> Passage
•••

Aquaponics System Farm – Questions Answered

An Aquaponics System Farm can be constituted when you seek to increase the volume your systems produce. With the proper methods, and the right planning you can gain that increase you have in mind. When you get your growing processes down, is when you can get the fruits, veggies and roots in the larger numbers more frequently as you would desire.

Streamlining your growing processes in your systems, would be similar to what the large area farmers do year in and year out. They sit down and plan what they can plant, how many acres to plant the chosen seed in, and what needs to be done to those acres to get it ready for planting for the upcoming year. Unlike the larger area farmers, backyard farmers using Aquaponics Systems can have shorter growing times of their crops and have continual planting, seedling transplanting, nurturing, and harvesting seasons. If your multiple Aquaponics Systems are in a steady climate, conducive to growing year round, one could have dozens of cycles of plants growing and bearing ‘fruit’.

•••

> Given problem A
Answer each question from the aquaponics passage.
(i) What can be gained with the proper methods and the right planning?
(ii) What three things do the large area farmers plan when they sit down?
(iii) Under what condition could one have dozens of cycles of plants growing and bearing fruit?
> Given problem B
From the aquaponics passage, return the part that opens with the words containing "An Aquaponics System" and closes with "you would desire.", copied without change.
> Given problem C
Translate this sentence from the aquaponics passage into Spanish: "With the proper methods, and the right planning you can gain that increase you have in mind."

> Collected data
•••

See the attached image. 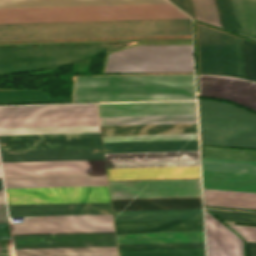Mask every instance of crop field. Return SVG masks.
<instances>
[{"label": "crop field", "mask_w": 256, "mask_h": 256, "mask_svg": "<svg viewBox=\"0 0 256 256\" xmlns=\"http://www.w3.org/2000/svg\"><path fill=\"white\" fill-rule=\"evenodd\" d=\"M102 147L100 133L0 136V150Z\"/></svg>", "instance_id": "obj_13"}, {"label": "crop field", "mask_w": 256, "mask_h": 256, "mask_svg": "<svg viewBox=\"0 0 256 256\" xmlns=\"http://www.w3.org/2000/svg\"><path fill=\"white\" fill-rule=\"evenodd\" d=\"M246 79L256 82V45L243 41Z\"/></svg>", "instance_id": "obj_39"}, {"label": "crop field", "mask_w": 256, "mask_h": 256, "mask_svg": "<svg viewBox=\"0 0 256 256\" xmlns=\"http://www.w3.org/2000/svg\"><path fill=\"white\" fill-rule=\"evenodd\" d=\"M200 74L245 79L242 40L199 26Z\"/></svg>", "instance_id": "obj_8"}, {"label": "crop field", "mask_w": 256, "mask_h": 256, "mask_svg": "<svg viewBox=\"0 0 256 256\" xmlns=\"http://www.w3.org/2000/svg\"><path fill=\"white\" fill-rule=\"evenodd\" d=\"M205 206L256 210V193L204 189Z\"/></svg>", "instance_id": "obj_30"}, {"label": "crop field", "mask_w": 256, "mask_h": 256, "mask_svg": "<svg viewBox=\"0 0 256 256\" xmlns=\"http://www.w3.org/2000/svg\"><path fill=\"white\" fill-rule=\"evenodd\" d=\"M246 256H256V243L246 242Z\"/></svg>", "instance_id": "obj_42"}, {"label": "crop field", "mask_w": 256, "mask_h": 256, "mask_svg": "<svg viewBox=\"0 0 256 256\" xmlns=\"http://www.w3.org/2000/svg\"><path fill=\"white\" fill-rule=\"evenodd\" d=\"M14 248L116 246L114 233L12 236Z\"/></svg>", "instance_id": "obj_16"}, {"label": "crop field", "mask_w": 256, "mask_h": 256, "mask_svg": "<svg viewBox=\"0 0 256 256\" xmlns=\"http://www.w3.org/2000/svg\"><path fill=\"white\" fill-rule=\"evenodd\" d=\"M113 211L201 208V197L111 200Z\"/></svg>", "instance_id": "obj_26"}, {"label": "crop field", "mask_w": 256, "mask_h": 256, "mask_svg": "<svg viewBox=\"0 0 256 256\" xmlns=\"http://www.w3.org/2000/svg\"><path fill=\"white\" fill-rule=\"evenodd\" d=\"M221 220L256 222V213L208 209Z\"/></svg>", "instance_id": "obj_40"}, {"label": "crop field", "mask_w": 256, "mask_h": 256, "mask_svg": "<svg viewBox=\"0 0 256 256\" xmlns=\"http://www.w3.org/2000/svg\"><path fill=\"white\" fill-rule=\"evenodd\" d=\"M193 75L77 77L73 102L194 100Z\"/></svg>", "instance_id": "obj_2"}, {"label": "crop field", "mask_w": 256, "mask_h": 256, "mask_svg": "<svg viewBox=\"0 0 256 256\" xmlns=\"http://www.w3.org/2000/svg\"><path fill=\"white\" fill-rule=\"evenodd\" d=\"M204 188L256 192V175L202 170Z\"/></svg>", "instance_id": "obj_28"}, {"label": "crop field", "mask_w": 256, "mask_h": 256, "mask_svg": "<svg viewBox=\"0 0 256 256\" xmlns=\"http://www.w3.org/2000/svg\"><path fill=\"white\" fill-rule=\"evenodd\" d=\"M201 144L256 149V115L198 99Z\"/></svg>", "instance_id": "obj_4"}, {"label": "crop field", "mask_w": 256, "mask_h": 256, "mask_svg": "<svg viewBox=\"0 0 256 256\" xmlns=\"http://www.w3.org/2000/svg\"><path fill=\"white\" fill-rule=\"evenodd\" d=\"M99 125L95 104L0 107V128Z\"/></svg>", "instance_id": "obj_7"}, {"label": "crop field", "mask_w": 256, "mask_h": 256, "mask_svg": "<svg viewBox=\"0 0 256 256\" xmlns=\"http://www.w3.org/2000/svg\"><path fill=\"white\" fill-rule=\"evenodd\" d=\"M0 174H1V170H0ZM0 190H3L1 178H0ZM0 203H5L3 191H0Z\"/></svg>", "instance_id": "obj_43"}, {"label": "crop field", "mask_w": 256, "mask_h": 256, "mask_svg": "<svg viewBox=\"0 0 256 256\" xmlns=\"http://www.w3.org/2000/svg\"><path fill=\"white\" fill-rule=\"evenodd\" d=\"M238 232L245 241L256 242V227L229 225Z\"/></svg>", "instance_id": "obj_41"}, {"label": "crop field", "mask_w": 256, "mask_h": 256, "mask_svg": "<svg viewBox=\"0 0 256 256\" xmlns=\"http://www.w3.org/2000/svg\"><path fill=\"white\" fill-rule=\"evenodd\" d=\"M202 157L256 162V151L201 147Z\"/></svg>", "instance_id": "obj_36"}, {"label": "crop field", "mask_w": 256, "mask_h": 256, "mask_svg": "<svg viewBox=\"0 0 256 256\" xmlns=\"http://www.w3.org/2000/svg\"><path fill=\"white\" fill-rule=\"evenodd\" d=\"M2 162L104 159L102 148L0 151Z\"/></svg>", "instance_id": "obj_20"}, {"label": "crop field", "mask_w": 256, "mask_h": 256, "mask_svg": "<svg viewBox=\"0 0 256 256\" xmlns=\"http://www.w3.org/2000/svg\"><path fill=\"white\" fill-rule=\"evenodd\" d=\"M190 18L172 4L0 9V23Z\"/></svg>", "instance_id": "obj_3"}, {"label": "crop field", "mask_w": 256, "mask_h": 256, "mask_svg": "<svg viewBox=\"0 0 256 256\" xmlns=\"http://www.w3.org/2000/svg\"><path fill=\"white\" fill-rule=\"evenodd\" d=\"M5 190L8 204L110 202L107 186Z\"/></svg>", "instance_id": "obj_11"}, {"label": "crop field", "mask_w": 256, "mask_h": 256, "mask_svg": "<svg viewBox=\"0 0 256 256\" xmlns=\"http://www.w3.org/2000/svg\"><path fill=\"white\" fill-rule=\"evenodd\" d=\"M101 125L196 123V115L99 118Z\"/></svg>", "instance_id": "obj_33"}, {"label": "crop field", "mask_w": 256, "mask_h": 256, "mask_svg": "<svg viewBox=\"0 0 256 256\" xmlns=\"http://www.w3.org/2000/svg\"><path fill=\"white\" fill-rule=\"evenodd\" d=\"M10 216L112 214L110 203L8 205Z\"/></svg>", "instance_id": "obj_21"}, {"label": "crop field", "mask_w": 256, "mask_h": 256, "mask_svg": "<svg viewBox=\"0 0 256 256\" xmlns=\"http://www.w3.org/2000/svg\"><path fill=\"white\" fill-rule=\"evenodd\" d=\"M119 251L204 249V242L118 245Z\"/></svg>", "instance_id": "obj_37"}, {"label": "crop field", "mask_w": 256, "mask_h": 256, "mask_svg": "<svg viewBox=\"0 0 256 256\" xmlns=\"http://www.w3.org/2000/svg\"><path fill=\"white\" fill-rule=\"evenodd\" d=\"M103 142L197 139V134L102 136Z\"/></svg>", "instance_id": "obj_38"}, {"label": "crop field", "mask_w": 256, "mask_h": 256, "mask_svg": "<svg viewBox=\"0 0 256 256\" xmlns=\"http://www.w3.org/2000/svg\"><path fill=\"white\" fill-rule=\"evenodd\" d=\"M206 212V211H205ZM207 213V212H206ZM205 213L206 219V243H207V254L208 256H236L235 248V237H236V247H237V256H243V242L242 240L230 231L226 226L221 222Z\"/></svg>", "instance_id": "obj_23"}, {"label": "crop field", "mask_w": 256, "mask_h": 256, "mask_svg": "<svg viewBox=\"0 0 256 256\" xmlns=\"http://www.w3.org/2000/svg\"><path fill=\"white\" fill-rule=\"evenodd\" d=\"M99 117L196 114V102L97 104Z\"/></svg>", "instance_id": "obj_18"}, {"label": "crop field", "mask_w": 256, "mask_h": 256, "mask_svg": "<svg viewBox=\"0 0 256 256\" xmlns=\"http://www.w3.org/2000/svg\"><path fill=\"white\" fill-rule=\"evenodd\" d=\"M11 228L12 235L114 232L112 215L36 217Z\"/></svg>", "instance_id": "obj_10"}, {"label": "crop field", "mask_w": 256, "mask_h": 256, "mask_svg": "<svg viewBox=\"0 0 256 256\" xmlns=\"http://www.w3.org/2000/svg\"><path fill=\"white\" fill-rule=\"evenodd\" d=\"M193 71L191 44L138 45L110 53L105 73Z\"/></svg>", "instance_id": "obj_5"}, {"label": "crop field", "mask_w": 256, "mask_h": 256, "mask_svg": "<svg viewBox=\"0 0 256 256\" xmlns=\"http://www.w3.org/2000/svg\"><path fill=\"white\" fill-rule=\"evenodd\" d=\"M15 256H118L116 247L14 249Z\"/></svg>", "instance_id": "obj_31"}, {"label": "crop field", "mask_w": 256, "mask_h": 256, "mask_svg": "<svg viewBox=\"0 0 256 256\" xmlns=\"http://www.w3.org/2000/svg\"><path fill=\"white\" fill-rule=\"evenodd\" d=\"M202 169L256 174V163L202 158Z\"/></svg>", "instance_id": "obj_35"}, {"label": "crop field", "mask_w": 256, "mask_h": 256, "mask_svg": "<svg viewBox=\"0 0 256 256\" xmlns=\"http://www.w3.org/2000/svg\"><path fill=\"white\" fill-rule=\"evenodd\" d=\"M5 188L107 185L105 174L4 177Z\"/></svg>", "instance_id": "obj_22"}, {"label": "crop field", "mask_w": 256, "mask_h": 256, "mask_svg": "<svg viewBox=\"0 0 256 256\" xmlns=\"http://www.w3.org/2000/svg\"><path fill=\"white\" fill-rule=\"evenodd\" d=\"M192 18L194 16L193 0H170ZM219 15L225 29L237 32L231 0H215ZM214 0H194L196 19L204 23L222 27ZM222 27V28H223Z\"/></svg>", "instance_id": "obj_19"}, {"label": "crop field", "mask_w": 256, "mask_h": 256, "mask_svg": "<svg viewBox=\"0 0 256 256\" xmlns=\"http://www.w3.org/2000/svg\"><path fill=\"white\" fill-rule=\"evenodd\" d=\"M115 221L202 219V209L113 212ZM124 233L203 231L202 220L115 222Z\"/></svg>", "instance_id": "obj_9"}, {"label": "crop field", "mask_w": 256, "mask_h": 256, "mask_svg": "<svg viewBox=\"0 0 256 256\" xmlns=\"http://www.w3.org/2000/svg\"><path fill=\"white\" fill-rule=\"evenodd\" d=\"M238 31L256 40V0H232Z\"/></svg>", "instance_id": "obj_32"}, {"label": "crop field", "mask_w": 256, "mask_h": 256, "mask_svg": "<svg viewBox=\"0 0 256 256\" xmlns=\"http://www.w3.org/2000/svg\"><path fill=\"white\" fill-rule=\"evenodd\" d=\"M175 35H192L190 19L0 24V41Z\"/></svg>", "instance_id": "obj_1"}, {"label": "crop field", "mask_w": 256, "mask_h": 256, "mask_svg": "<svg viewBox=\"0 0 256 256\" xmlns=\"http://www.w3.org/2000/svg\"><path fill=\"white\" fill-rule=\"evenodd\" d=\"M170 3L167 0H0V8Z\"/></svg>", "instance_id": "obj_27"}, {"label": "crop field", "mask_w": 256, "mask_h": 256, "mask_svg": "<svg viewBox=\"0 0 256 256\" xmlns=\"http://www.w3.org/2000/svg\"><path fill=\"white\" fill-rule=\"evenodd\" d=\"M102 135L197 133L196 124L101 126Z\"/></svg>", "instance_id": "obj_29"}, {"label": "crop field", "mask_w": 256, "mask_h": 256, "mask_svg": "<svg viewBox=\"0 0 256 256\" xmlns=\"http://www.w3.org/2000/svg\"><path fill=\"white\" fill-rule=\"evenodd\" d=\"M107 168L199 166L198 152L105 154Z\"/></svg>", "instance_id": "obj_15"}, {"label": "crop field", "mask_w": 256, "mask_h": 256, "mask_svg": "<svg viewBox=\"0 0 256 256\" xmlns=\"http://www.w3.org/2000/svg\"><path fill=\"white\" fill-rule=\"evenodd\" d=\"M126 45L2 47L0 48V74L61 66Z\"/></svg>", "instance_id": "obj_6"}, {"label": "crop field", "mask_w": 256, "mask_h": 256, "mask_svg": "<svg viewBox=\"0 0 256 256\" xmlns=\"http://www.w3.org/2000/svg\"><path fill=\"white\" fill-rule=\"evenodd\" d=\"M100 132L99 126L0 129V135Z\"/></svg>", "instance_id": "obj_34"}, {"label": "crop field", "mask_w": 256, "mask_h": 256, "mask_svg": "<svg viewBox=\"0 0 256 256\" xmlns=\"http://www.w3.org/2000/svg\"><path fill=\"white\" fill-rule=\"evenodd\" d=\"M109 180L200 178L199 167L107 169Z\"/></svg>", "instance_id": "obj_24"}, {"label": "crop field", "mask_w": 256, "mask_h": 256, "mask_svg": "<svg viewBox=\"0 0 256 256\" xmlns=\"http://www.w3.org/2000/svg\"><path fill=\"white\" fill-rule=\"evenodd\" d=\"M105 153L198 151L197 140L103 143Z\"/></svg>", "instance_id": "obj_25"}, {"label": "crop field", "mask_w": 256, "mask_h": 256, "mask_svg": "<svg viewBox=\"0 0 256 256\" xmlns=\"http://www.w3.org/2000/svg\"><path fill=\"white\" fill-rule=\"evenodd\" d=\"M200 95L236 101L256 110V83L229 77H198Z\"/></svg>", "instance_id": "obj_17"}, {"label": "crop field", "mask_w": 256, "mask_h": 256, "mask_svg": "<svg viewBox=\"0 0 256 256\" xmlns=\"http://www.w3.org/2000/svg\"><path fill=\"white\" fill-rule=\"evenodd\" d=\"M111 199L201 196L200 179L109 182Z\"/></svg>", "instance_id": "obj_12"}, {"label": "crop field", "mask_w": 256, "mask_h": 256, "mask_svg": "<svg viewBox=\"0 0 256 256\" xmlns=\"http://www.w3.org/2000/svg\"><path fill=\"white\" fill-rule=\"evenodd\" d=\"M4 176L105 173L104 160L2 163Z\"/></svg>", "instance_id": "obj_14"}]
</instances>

•••

> Complete output A
(i) The increase you have in mind in the volume your systems produce.
(ii) What they can plant, how many acres to plant the chosen seed in, and what needs to be done to those acres to get them ready for planting for the upcoming year.
(iii) If your multiple Aquaponics Systems are in a steady climate, conducive to growing year round.

> Complete output B
An Aquaponics System Farm can be constituted when you seek to increase the volume your systems produce. With the proper methods, and the right planning you can gain that increase you have in mind. When you get your growing processes down, is when you can get the fruits, veggies and roots in the larger numbers more frequently as you would desire.

> Complete output C
Con los métodos adecuados y la planificación correcta, puedes lograr ese aumento que tienes en mente.